• TASK DESCRIPTION: Repeat everything from the start of the records down to the line with "genus: Medicago", including that line, with no changes.

* * *

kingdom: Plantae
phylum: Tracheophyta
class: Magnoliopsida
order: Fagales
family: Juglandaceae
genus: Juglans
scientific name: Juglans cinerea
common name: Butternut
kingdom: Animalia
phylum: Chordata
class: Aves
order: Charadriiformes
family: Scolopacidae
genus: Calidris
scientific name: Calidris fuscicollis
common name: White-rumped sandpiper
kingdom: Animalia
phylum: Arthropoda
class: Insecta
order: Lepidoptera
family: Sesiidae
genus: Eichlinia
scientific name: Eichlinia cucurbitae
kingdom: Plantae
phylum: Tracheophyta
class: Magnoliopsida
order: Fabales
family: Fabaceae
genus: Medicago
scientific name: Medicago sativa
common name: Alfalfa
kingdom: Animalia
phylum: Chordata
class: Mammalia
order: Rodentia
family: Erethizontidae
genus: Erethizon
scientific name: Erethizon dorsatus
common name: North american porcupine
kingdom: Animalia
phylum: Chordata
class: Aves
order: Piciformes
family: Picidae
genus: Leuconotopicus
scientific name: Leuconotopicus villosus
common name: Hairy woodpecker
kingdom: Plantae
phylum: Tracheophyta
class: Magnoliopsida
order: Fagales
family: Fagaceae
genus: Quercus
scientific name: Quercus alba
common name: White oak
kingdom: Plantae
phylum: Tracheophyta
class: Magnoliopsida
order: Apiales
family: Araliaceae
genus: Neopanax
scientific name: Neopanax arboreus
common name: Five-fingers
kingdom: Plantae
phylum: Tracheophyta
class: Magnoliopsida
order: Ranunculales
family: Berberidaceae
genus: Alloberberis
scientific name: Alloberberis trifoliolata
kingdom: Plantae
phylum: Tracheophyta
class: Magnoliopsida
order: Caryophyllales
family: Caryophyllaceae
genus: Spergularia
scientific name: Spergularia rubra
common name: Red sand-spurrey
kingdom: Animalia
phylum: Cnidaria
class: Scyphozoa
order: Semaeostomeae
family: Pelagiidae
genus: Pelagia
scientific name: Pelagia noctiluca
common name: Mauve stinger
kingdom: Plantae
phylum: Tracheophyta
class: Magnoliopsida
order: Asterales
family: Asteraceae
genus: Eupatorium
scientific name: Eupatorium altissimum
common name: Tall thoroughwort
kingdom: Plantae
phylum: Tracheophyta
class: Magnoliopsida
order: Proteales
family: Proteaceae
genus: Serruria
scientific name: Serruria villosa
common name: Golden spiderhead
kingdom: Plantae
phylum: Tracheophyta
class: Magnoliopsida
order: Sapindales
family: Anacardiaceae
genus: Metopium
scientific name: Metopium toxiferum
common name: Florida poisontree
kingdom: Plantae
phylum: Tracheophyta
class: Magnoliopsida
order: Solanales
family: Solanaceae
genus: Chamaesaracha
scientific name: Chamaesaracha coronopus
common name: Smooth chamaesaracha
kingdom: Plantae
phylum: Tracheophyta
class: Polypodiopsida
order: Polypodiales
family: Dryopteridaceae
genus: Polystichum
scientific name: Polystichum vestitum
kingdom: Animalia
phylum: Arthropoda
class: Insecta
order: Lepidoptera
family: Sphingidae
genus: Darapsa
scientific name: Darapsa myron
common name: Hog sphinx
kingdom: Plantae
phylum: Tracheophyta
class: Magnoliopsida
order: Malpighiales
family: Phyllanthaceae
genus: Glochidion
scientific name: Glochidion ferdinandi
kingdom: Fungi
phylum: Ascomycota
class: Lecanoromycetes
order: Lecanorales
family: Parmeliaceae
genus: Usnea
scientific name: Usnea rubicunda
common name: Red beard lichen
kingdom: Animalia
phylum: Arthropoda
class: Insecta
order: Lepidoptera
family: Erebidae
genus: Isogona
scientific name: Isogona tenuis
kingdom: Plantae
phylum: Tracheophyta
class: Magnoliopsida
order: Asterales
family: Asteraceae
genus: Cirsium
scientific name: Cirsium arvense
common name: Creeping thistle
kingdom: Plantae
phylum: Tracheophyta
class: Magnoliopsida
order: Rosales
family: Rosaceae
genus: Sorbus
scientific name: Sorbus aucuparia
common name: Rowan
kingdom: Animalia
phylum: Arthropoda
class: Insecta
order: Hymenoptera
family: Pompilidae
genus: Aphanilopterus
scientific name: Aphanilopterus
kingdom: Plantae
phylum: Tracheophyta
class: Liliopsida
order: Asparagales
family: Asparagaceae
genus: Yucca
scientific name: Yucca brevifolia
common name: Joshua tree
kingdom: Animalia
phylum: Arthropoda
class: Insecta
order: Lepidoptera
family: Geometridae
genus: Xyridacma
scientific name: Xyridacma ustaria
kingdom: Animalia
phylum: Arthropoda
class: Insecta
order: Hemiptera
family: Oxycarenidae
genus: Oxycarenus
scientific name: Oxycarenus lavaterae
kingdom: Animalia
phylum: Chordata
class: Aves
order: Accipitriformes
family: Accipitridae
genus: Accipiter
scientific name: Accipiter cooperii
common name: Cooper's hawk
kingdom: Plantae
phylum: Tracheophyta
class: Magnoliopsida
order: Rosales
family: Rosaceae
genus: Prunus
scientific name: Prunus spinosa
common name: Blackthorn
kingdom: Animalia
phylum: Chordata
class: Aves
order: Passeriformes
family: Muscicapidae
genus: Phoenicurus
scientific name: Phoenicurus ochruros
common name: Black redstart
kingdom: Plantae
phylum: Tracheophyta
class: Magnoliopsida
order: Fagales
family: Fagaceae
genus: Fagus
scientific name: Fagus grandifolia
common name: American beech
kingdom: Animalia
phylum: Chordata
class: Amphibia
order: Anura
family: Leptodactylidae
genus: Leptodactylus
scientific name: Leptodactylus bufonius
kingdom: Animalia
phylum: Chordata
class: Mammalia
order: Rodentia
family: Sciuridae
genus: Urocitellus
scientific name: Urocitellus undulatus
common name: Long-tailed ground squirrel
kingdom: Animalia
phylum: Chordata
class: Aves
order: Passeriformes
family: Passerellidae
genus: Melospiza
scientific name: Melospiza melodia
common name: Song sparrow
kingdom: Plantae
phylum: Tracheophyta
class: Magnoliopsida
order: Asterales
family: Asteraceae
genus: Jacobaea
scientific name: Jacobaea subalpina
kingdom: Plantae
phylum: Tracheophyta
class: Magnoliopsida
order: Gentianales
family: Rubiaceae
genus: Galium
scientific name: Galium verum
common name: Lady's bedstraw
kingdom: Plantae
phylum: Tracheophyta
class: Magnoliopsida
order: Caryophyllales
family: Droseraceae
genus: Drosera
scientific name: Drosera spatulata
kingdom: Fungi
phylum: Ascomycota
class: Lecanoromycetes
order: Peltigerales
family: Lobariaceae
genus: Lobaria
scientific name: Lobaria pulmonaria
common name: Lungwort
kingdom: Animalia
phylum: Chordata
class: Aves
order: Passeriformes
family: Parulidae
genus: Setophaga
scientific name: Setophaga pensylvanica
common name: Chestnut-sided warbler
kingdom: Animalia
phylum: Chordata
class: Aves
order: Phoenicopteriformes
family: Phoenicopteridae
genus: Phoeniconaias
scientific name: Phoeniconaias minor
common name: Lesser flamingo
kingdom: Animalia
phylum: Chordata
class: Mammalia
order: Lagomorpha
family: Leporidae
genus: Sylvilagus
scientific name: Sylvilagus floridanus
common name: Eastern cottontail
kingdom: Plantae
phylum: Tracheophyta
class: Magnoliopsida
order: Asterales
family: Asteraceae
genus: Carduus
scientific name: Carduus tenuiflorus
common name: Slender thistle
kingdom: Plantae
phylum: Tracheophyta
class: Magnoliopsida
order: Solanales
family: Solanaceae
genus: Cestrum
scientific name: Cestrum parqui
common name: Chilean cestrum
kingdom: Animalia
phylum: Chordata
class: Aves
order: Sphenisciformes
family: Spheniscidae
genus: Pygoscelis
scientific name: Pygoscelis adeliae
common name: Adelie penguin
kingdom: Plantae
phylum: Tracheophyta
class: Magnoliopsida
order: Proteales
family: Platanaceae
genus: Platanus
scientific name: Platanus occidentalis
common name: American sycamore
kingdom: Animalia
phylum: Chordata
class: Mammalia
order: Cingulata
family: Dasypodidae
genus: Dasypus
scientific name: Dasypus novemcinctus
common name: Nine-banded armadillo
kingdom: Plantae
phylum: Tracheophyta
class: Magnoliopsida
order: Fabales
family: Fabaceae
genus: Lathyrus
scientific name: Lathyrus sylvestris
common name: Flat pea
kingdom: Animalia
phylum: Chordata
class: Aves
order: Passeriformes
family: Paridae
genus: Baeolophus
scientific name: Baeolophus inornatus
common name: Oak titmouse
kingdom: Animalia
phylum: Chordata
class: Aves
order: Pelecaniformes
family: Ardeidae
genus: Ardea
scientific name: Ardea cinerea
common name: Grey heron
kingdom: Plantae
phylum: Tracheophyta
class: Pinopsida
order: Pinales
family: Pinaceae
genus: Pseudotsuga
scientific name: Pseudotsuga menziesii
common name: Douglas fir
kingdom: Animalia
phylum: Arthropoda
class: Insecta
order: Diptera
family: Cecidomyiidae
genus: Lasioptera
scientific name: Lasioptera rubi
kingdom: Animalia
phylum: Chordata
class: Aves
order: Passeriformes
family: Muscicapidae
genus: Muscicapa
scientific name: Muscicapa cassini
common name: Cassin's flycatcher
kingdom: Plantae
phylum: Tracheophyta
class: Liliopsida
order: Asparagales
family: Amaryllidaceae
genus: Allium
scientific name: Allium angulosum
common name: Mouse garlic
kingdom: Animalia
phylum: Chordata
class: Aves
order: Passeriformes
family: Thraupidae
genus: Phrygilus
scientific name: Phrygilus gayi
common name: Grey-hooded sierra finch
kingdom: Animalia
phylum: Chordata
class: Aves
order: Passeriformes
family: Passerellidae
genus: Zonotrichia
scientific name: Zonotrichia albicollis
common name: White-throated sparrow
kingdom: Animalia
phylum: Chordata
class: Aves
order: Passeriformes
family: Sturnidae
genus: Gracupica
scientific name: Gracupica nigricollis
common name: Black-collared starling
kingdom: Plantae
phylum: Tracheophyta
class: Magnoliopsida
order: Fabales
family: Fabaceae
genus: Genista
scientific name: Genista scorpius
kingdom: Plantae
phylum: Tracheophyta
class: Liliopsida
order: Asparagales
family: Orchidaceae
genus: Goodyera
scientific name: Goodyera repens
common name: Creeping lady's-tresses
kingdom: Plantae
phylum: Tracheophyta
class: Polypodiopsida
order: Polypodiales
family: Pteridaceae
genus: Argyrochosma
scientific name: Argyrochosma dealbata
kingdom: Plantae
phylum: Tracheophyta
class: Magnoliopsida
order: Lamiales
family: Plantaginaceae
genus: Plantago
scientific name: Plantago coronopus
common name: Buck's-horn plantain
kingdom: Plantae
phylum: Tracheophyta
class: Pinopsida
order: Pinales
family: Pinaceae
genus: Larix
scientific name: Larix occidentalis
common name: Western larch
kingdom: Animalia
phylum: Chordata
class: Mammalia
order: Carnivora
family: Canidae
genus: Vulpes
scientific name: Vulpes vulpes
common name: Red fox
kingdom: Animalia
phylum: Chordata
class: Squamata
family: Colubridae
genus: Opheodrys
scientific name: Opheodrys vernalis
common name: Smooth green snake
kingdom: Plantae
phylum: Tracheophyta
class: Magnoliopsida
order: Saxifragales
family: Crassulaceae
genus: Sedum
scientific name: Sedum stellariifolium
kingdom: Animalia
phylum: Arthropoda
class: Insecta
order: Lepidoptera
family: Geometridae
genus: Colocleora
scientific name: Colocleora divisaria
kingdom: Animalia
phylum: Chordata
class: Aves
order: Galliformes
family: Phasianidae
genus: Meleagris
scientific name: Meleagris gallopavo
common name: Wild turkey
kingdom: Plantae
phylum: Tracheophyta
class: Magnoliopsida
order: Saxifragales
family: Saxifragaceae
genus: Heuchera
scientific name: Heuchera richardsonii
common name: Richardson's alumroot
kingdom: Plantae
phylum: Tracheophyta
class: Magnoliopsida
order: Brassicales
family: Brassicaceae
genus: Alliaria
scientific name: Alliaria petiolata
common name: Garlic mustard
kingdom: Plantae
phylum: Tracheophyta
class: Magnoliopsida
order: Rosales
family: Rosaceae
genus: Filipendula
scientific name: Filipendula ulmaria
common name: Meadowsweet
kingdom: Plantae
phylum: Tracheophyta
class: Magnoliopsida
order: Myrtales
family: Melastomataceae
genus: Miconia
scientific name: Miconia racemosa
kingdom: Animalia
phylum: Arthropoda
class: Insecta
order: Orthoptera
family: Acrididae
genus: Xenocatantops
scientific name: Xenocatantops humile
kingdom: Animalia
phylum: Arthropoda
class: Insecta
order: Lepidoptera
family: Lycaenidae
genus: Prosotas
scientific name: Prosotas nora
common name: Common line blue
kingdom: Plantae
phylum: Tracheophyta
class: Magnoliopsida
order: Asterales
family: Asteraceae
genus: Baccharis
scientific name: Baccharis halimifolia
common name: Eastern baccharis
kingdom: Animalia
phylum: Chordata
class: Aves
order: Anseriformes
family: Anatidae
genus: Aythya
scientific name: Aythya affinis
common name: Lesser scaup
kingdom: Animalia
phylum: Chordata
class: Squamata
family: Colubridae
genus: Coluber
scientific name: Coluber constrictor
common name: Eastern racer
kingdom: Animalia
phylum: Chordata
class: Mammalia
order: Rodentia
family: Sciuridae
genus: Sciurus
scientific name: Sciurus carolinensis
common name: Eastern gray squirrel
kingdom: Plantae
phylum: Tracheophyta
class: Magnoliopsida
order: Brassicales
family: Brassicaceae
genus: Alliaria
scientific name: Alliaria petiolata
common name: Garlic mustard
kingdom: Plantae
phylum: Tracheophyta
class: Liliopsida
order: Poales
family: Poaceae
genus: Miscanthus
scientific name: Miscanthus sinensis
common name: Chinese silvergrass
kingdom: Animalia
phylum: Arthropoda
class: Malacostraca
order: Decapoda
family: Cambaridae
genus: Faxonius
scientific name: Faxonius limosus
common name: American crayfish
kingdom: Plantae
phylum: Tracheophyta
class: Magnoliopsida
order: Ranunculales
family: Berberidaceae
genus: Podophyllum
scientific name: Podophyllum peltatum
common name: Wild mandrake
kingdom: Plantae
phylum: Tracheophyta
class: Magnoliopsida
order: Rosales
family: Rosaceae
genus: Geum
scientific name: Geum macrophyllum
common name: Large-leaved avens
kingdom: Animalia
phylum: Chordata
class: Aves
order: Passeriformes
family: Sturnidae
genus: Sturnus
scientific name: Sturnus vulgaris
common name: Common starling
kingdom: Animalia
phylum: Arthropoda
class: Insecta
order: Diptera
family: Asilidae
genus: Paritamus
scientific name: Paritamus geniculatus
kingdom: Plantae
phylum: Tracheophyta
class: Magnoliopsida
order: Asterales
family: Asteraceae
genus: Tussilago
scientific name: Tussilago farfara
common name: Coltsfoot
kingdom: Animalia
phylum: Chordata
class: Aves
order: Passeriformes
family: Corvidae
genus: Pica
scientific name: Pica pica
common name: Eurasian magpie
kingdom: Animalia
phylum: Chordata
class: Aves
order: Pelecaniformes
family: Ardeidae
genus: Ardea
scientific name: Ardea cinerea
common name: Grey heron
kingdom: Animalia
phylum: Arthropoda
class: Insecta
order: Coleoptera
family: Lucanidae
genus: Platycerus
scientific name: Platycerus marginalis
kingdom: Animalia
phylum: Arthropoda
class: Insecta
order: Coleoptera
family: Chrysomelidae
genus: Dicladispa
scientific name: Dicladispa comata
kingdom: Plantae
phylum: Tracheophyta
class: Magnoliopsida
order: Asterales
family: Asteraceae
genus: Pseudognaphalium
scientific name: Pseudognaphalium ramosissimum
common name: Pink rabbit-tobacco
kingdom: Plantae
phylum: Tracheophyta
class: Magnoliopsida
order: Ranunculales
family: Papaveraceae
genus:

* * *

• OUTPUT FOR THIS EXERCISE:
kingdom: Plantae
phylum: Tracheophyta
class: Magnoliopsida
order: Fagales
family: Juglandaceae
genus: Juglans
scientific name: Juglans cinerea
common name: Butternut
kingdom: Animalia
phylum: Chordata
class: Aves
order: Charadriiformes
family: Scolopacidae
genus: Calidris
scientific name: Calidris fuscicollis
common name: White-rumped sandpiper
kingdom: Animalia
phylum: Arthropoda
class: Insecta
order: Lepidoptera
family: Sesiidae
genus: Eichlinia
scientific name: Eichlinia cucurbitae
kingdom: Plantae
phylum: Tracheophyta
class: Magnoliopsida
order: Fabales
family: Fabaceae
genus: Medicago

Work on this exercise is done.